"BLACK TIE WHITE NOISE" (1993)
COVER: Alone again, naturally.
He's BACK! Out of nowhere, an unexpected solo album drops, and he's definitely not touring - sound familiar? - but at least we've got him back. No more Tin Machine, save for the track "You've Been Around", which has all trace of the band's personnel scoured from it. No more fannying about.
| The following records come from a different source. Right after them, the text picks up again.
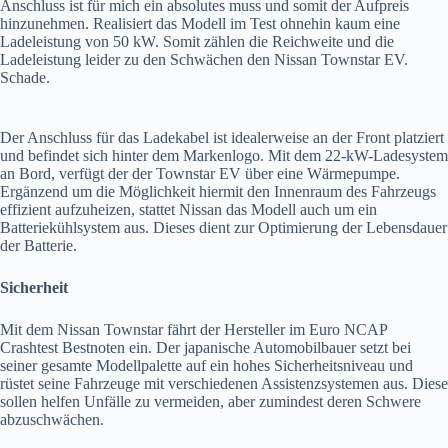
Anschluss ist für mich ein absolutes muss und somit der Aufpreis
hinzunehmen. Realisiert das Modell im Test ohnehin kaum eine
Ladeleistung von 50 kW. Somit zählen die Reichweite und die
Ladeleistung leider zu den Schwächen den Nissan Townstar EV.
Schade.
Der Anschluss für das Ladekabel ist idealerweise an der Front platziert
und befindet sich hinter dem Markenlogo. Mit dem 22-kW-Ladesystem
an Bord, verfügt der der Townstar EV über eine Wärmepumpe.
Ergänzend um die Möglichkeit hiermit den Innenraum des Fahrzeugs
effizient aufzuheizen, stattet Nissan das Modell auch um ein
Batteriekühlsystem aus. Dieses dient zur Optimierung der Lebensdauer
der Batterie.
Sicherheit
Mit dem Nissan Townstar fährt der Hersteller im Euro NCAP
Crashtest Bestnoten ein. Der japanische Automobilbauer setzt bei
seiner gesamte Modellpalette auf ein hohes Sicherheitsniveau und
rüstet seine Fahrzeuge mit verschiedenen Assistenzsystemen aus. Diese
sollen helfen Unfälle zu vermeiden, aber zumindest deren Schwere
abzuschwächen.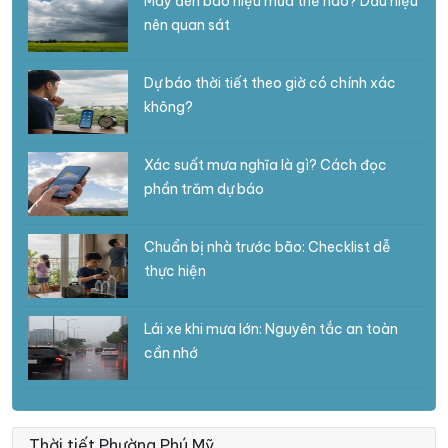
Mây đen báo hiệu mưa thế nào? Dấu hiệu
nên quan sát
Dự báo thời tiết theo giờ có chính xác
không?
Xác suất mưa nghĩa là gì? Cách đọc
phần trăm dự báo
Chuẩn bị nhà trước bão: Checklist dễ
thực hiện
Lái xe khi mưa lớn: Nguyên tắc an toàn
cần nhớ
Thời tiết Phường Phú Mỹ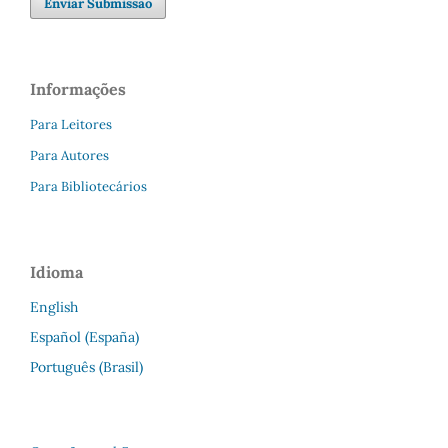
Enviar Submissão
Informações
Para Leitores
Para Autores
Para Bibliotecários
Idioma
English
Español (España)
Português (Brasil)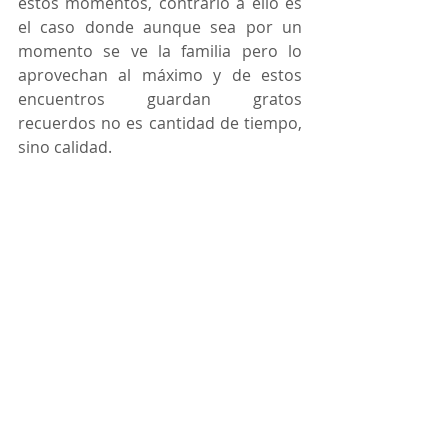
estos momentos, contrario a ello es 
el caso donde aunque sea por un 
momento se ve la familia pero lo 
aprovechan al máximo y de estos 
encuentros guardan gratos 
recuerdos no es cantidad de tiempo, 
sino calidad.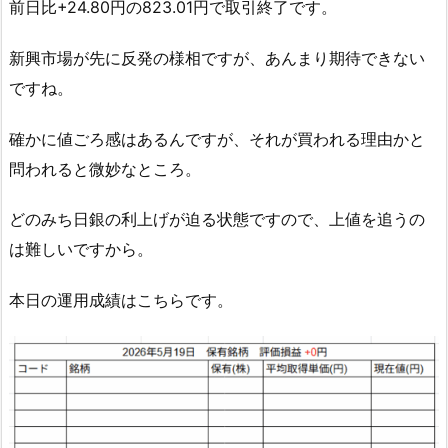
前日比+24.80円の823.01円で取引終了です。
新興市場が先に反発の様相ですが、あんまり期待できない
ですね。
確かに値ごろ感はあるんですが、それが買われる理由かと
問われると微妙なところ。
どのみち日銀の利上げが迫る状態ですので、上値を追うの
は難しいですから。
本日の運用成績はこちらです。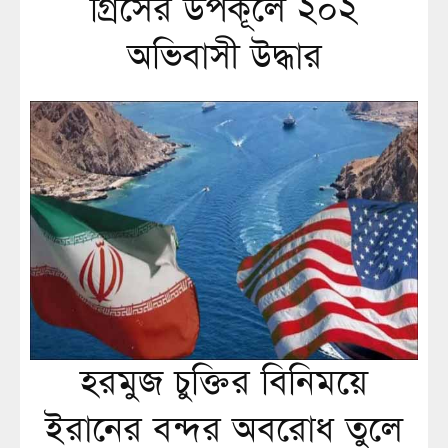
গ্রিসের উপকূলে ২০২
অভিবাসী উদ্ধার
হরমুজ চুক্তির বিনিময়ে
ইরানের বন্দর অবরোধ তুলে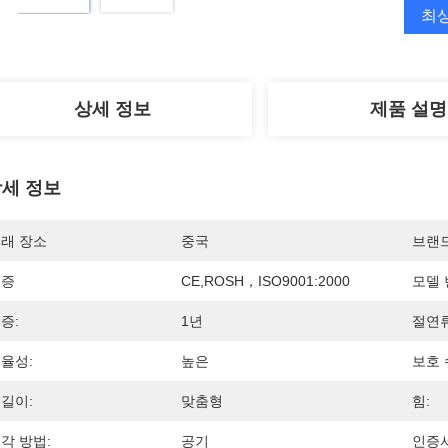
최
상세 정보
제품 설명
세 정보
래 장소
중국
브랜
인증
CE,ROSH，ISO9001:2000
모델 
증:
1년
절연류
율성:
높은
보호 
길이:
맞춤형
힘:
각 방법:
공기
인증서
Let's get our chin-striking hands ready for another multi-layered classic!
For all the spirit of renewal, we're saying some quite poignant goodbyes on this album, and given the circumstances let's get them out of the way early: number one, the figurative laying to rest of Terry Burns, David Bowie's half brother, whose unfortunate psychiatric illness had given rise to many a lyric in the past, and here inspires a cover of Cream's "I Feel Free" and the original track "Jump They Say". Burns had passed away in 1985, but this seems to be the first album since which decisively deals with his legacy.
We also bid a tearful farewell to Mick Ronson. If you can remember back a few months to when we discussed him, Ronno was the alpha Spider From Mars, considered as much an architect of that period's sound as the man himself, and plays with Bowie for the last time on "I Feel Free". Hatchets buried, it would seem, but too late for a Martian arachnid resurgence; Ronson was dead a scant four weeks after the album's release.
I know I built this one up like it's the second coming of Schumacher or something, but it's actually a tepid affair, aside from one or two tracks which show he's still capable of putting all the pieces together in an utterly compelling order, of which "Jump They Say" is first and foremost. The lead single from the album sounds like he's writing the future again and won Bowie plaudits from all sides. See also the fantastic double header of "Pallas Athena" and "Miracle Goodnight", which serves well to prepare us for a more challenging journey in the near future.
There's also disappointments and missed opportunities. An arch cover of Morrissey's "I Know It's Gonna Happen Someday", which confusingly was Morrissey's attempt to sound like Bowie, falls short of the artistic intention by some way. "Black Tie White Noise", his reaction to the Los Angeles riots, is just plain boring, and also sketches close to the whole Tin Machinian ideals of social conscience.
But the main problem here is that the album has one core sound that is never deviated from - a slick, politely funky and largely unobtrusive feel with bizarre interventions of skronking saxophone, one that immediately sounds compelling and different compared to our recent forays but takes a massive toll by the end of the album, so whereas I felt vaguely excited by "The Wedding", I was verging on homicidal by "Looking For Lester".
So it's not quite job done, but it's a positive step in a more compelling direction than has been taken since the last time Nile Rodgers was on board. Where this all winds up is somewhere entirely different, but hey - it is the Nineties, and there is time for Klax!